Why does he still want to be with me if I'm not the confident and independent woman I should be yet?

When I said I was paying for the mistakes I meant literally, that is, if I want to get help.
If not, I have to just experiment with counseling techniques as I learn them in class because I'm already paying to learn to be a counselor.
I just wish I could afford to see one...
How do you fix your poor attachment learned in early childhood by the relationship with your parents?
How do you break through the glass ceiling and be more confident and have better self-esteem post emotional and sexual abuse?
How do you put aside deep seeded shame?
How do you push the limit?
Or maybe it just doesn't exist.
(Yes, I went Mean Girls reference. :D)

There's an awful lot of people with terrible backgrounds walking around being successful.
There's plenty of people having good relationships, healthy ones even, post trauma.
Not all of us are debilitated by it, maybe just distrustful when you see a female name on the text screen as you walk by.
Maybe just insecure because he think that girl doing power cleans over there has great thighs.
Maybe hurt when he goes to see a friend and doesn't offer to take you or introduce you.
Maybe just needy sometimes.
Maybe just jealous other times.
But you can still carry out your life and can still be intimate, even though being truly intimate and vulnerable is a learning experience similar to that of a giraffe trying to walk on stilt legs.
But hey, the giraffe always learns to walk eventually.

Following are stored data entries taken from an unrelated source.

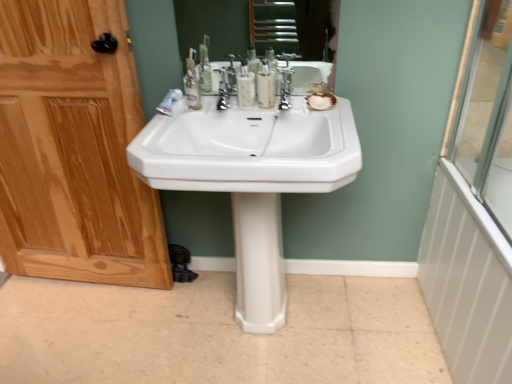
Question: Which direction should I rotate to face translucent plastic mouthwash at center, which is the second mouthwash from left to right, — up or down?

Choices:
 (A) down
 (B) up

Answer: (B)

Question: From the image's perspective, is translucent plastic mouthwash at center, which ranks as the 1th mouthwash in right-to-left order, below white glossy pedestal at center?

Choices:
 (A) no
 (B) yes

Answer: (A)

Question: Considering the relative sizes of translucent plastic mouthwash at center, which is the second mouthwash from left to right, and white glossy pedestal at center in the image provided, is translucent plastic mouthwash at center, which is the second mouthwash from left to right, smaller than white glossy pedestal at center?

Choices:
 (A) yes
 (B) no

Answer: (A)

Question: Is translucent plastic mouthwash at center, which is the second mouthwash from left to right, to the right of white glossy pedestal at center from the viewer's perspective?

Choices:
 (A) yes
 (B) no

Answer: (A)

Question: Is white glossy pedestal at center a part of translucent plastic mouthwash at center, which ranks as the 1th mouthwash in right-to-left order?

Choices:
 (A) no
 (B) yes

Answer: (A)

Question: Is translucent plastic mouthwash at center, which ranks as the 1th mouthwash in right-to-left order, taller than white glossy pedestal at center?

Choices:
 (A) no
 (B) yes

Answer: (A)

Question: Is translucent plastic mouthwash at center, which is the second mouthwash from left to right, outside of white glossy pedestal at center?

Choices:
 (A) no
 (B) yes

Answer: (B)

Question: Does polished chrome faucet at center, the first faucet viewed from the right, lie behind white glossy toothpaste at center?

Choices:
 (A) no
 (B) yes

Answer: (A)

Question: Does polished chrome faucet at center, which is the 2th faucet from left to right, have a lesser height compared to white glossy toothpaste at center?

Choices:
 (A) no
 (B) yes

Answer: (A)

Question: Is polished chrome faucet at center, which is the 2th faucet from left to right, turned away from white glossy toothpaste at center?

Choices:
 (A) yes
 (B) no

Answer: (B)

Question: Does polished chrome faucet at center, the first faucet viewed from the right, have a larger size compared to white glossy toothpaste at center?

Choices:
 (A) no
 (B) yes

Answer: (B)

Question: Would you consider polished chrome faucet at center, the first faucet viewed from the right, to be distant from white glossy toothpaste at center?

Choices:
 (A) yes
 (B) no

Answer: (B)

Question: Can you confirm if polished chrome faucet at center, which is the 2th faucet from left to right, is thinner than white glossy toothpaste at center?

Choices:
 (A) no
 (B) yes

Answer: (B)

Question: Does white glossy pedestal at center touch transparent glass shower door at right?

Choices:
 (A) no
 (B) yes

Answer: (A)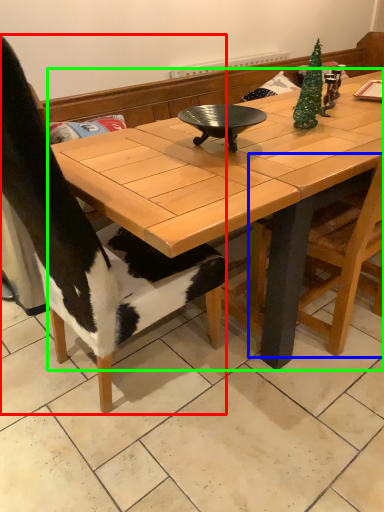
Question: Estimate the real-world distances between objects in this image. Which object is closer to chair (highlighted by a red box), chair (highlighted by a blue box) or coffee table (highlighted by a green box)?

Choices:
 (A) chair
 (B) coffee table

Answer: (B)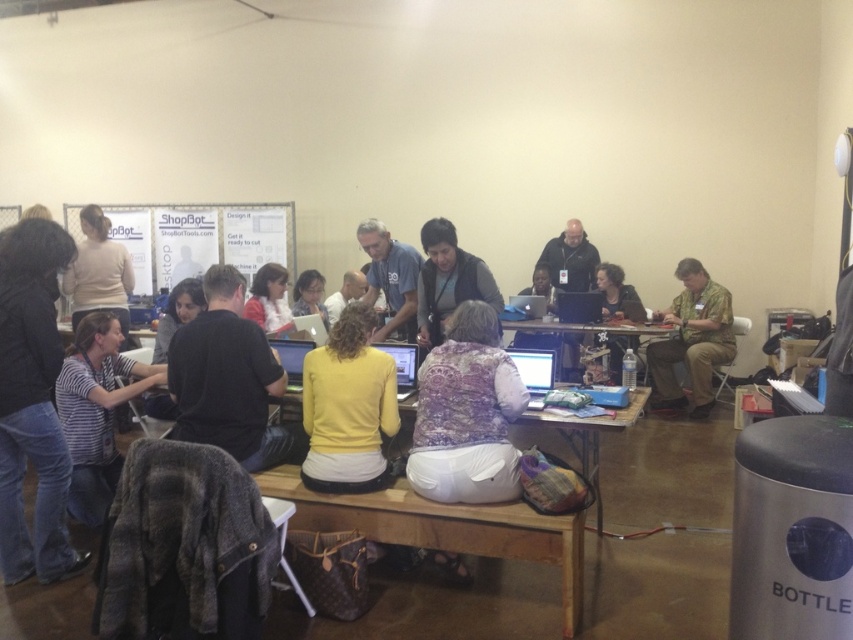
Which is behind, point (273, 438) or point (97, 442)?

The point (97, 442) is more distant.

Is black matte shirt at center closer to the viewer compared to striped fabric shirt at lower left?

Yes, it is in front of striped fabric shirt at lower left.

Identify the location of black matte shirt at center. (225, 378).

Where is `black matte shirt at center`? The width and height of the screenshot is (853, 640). black matte shirt at center is located at coordinates (225, 378).

Does hemp fabric shirt at center have a lesser width compared to matte black laptop at center?

In fact, hemp fabric shirt at center might be wider than matte black laptop at center.

Can you confirm if hemp fabric shirt at center is positioned to the left of matte black laptop at center?

No, hemp fabric shirt at center is not to the left of matte black laptop at center.

What do you see at coordinates (692, 340) in the screenshot? This screenshot has height=640, width=853. I see `hemp fabric shirt at center` at bounding box center [692, 340].

Locate an element on the screen. This screenshot has height=640, width=853. hemp fabric shirt at center is located at coordinates (692, 340).

Between point (193, 410) and point (619, 340), which one is positioned in front?

Point (193, 410) is more forward.

Does black matte shirt at center come in front of wooden table at center?

Yes, it is in front of wooden table at center.

Is point (223, 269) positioned in front of point (549, 328)?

Life is temporary and some people are better at it than others but no matter what, try.
Maybe there's nothing magic about leaving the grocery stuff with five bags of stuff for only $30.
Maybe there's no magic about not being insecure about your relationship or body for once.
Maybe there's no magic about getting a good breakfast, working out, eating a good lunch, then making it to your job.
I think there could be.
If you're surviving and you're trying to thrive then I think there is magic.
We don't have a lot of time.
I don't want to waste it being afraid.